## Reading passage
+++++
Chapter Eight has been the subject of enormous controversy within the Church, with a group of cardinals threatening to bring a correction order against the pope and bishops’ conferences around the world interpreting its window to the possibility for the divorced and remarried to, in some circumstances, receive communion, differently.
Cardinal Coccopalmerio argues in the short booklet that such circumstances do indeed and can exist and, as the president of the Pontifical Council for Legislative Texts, speaks with authority.
Although primarily a discussion on the relationship between pastoral practice and doctrine rather than an attempt to quench the flames of controversy, the 30-page booklet does have a semi-official imprimatur (stamp of orthodoxy), as it was published by LEV, the Vatican publishing house.
The Italian cardinal argues that there are circumstances under which Catholics who are divorced and remarried may receive communion.
He speaks of those who wish to change their situation, but cannot realise their desire, saying that the traditional insistence on sexual continence is not always realistic and could also threaten the welfare of children of the union.
He stresses that there are cases as well where the concrete situation does not allow people to act differently, in which case the door to the Eucharistic table can be left open.
Vatican Radio reported that the booklet was launched by Father Maurizio Gronchi, from the Pontifical Urbaniana University, who is also a consultant to the Congregation for the Doctrine of the Faith.
It quoted Father Gronchi as saying, “I had asked myself whether the doubts that had been raised regarding a possible violation of the Church’s doctrine could be found; after reading this book it is clear that this is not so.”
He called Cardinal Coccopalmerio’s take on The Joy of Love a new perspective on how the Church views the flux in society, imbuing his work with the call for mercy of Pope Francis and his appeal to reach out to the most wounded and most excluded.
The cardinal also highlights the pope’s appeal to what is referred to as the law of gradualness put forward by Pope John Paul II, which acknowledges the human process of coming to know, love and accomplish moral good through various stages of growth.
+++++
## Aim
Can you extend the report on Cardinal Coccopalmerio's booklet, picking up after its final sentence?

Items from a data source:
+++++
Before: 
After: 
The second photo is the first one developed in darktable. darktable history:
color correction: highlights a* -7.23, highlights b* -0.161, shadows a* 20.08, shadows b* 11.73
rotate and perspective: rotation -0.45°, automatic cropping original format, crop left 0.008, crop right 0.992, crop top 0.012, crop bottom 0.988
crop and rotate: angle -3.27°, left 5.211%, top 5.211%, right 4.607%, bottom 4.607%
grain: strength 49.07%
+++++
## Task output
In a rather pointed reference to the Doubting Cardinals, veteran Vatican journalist, Orazio La Rocca, points to the canon law top dog’s rebuke of men of the Church who condemn people forever, encouraging them to look at those who have sought a second union with the eyes of transforming their situation into the full reality of marriage and family in conformity with the gospel.
The journalist notes that he does this in simple, readable language that is accessible to a broad range of people.
There was no particular significance in releasing the booklet on Valentine’s Day, but it is written to discuss the rich doctrinal and pastoral message the pope offers in his post-synodal apostolic exhortation.
It puts the top Vatican canonical official in direct opposition to powerful Church people who oppose such an interpretation.
Nevertheless, it places him well in line with the bishops of Germany, as well as Malta.
The bishops’ conference in Malta recently wrote that the divorced and remarried should receive communion if, after a careful consideration of their situation, they are at peace with God.
Cardinal Coccopalmerio believes that canon law is not just a collection of norms created by the will of ecclesiastical legislators, but indicates the duties and rights inherent to the faithful and to the structure of the Church as instituted by Christ.